## Task prompt
Return exactly the lines below, starting with the one that has "The head of lettuce at [222, 274] appeared." and going on through the one that has "The white-coloured soap".

[[ Available data, beginning ]]

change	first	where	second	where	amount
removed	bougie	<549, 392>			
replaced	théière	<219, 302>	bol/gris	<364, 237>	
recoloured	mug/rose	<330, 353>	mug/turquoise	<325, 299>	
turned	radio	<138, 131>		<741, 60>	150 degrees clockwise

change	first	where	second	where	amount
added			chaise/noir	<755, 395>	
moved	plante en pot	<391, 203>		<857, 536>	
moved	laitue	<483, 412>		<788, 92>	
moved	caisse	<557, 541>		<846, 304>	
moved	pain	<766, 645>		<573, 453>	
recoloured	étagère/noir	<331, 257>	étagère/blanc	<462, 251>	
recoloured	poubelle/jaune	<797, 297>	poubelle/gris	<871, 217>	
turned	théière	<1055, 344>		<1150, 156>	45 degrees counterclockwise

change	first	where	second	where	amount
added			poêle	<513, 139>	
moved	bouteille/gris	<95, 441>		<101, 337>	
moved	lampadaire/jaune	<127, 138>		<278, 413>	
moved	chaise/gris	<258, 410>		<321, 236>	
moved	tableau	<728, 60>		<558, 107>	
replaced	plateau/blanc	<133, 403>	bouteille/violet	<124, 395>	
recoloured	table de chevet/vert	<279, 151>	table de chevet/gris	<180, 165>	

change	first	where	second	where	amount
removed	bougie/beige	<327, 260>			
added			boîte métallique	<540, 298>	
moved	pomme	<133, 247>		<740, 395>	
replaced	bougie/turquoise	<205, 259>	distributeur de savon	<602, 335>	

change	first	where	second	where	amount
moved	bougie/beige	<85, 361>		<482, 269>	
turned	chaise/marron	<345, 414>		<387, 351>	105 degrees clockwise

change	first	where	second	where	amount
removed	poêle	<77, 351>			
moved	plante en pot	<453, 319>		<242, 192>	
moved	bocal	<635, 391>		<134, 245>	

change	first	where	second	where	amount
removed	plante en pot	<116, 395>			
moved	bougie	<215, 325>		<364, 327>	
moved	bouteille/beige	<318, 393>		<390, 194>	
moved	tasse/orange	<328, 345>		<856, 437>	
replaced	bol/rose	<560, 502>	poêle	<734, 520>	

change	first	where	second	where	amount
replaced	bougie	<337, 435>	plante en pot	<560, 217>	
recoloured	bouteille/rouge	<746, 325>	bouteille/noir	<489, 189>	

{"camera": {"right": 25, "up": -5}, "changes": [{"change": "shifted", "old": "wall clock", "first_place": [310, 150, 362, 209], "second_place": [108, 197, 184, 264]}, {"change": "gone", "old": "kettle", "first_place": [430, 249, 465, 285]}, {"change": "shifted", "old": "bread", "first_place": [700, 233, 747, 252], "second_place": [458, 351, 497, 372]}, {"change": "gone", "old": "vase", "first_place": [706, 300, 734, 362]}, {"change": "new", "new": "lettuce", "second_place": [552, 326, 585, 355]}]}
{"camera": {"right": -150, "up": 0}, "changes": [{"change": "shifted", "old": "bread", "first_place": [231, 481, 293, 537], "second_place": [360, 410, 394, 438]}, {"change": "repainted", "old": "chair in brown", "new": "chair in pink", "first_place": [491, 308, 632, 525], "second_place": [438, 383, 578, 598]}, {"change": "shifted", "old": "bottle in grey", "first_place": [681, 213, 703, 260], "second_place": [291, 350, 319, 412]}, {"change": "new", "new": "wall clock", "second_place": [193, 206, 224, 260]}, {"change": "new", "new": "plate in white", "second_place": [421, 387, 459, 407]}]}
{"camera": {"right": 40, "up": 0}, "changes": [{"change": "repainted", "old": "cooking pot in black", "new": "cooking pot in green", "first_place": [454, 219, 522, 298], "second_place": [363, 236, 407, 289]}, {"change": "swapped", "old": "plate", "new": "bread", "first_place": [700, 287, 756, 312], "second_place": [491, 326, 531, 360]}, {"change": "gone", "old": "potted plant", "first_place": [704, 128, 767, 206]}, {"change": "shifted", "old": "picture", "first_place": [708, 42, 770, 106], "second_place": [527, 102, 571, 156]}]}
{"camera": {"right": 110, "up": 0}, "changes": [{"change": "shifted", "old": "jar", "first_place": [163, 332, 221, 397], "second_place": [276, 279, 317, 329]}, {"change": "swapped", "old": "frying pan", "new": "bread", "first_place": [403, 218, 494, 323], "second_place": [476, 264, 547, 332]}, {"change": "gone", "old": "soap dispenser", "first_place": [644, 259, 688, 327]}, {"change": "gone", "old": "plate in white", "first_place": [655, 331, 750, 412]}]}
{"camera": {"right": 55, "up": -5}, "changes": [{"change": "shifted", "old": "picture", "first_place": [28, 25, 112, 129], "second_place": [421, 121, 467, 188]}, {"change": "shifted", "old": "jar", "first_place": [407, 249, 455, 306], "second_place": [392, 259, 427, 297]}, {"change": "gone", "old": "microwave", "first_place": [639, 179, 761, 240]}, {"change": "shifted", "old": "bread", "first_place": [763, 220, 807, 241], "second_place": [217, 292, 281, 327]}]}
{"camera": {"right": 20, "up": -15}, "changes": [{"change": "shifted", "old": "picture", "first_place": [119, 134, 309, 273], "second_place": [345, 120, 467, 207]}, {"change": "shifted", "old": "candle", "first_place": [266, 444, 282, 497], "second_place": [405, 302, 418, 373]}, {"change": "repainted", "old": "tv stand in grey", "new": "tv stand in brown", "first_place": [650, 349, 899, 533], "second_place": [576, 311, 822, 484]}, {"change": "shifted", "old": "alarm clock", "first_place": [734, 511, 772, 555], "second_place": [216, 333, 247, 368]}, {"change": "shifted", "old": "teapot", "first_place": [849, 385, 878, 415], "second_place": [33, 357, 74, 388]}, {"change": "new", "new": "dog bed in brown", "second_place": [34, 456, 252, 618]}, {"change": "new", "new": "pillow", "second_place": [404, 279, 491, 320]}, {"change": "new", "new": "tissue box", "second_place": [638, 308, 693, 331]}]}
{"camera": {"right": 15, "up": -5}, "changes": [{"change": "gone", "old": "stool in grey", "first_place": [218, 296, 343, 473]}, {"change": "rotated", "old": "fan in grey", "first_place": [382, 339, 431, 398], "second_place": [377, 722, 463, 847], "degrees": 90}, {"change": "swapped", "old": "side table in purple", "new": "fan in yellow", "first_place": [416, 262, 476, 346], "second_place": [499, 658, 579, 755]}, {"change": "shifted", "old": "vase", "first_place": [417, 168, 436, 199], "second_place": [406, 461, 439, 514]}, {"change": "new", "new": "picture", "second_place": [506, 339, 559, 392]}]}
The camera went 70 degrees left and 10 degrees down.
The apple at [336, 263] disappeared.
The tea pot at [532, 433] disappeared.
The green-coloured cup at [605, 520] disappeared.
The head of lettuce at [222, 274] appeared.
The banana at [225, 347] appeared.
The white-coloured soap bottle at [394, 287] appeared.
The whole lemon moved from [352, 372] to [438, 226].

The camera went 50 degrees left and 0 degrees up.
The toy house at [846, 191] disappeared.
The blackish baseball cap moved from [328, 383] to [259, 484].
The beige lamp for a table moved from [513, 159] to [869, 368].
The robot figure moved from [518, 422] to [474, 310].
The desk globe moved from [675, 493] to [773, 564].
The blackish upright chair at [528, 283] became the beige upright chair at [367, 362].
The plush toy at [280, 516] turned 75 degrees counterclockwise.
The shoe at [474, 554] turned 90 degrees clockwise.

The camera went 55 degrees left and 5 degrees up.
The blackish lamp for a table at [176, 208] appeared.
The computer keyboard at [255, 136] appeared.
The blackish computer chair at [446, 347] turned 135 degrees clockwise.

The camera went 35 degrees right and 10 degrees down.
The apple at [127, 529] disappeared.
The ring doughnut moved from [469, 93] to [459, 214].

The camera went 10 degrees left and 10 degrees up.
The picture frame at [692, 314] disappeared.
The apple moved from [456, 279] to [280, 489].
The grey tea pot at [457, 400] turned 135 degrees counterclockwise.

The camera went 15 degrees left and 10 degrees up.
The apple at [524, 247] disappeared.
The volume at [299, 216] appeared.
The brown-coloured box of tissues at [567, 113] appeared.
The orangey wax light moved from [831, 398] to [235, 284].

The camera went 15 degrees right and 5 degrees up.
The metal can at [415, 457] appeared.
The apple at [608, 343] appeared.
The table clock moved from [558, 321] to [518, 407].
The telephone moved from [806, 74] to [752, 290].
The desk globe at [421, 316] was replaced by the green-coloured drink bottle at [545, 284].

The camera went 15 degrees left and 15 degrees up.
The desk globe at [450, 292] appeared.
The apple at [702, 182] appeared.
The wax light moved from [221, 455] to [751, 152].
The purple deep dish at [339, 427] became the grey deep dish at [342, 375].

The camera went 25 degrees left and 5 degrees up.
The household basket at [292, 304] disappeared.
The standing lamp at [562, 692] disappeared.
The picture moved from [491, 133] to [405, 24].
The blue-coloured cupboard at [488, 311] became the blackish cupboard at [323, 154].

[[ Available data, end ]]

## Task answer
The head of lettuce at [222, 274] appeared.
The banana at [225, 347] appeared.
The white-coloured soap bottle at [394, 287] appeared.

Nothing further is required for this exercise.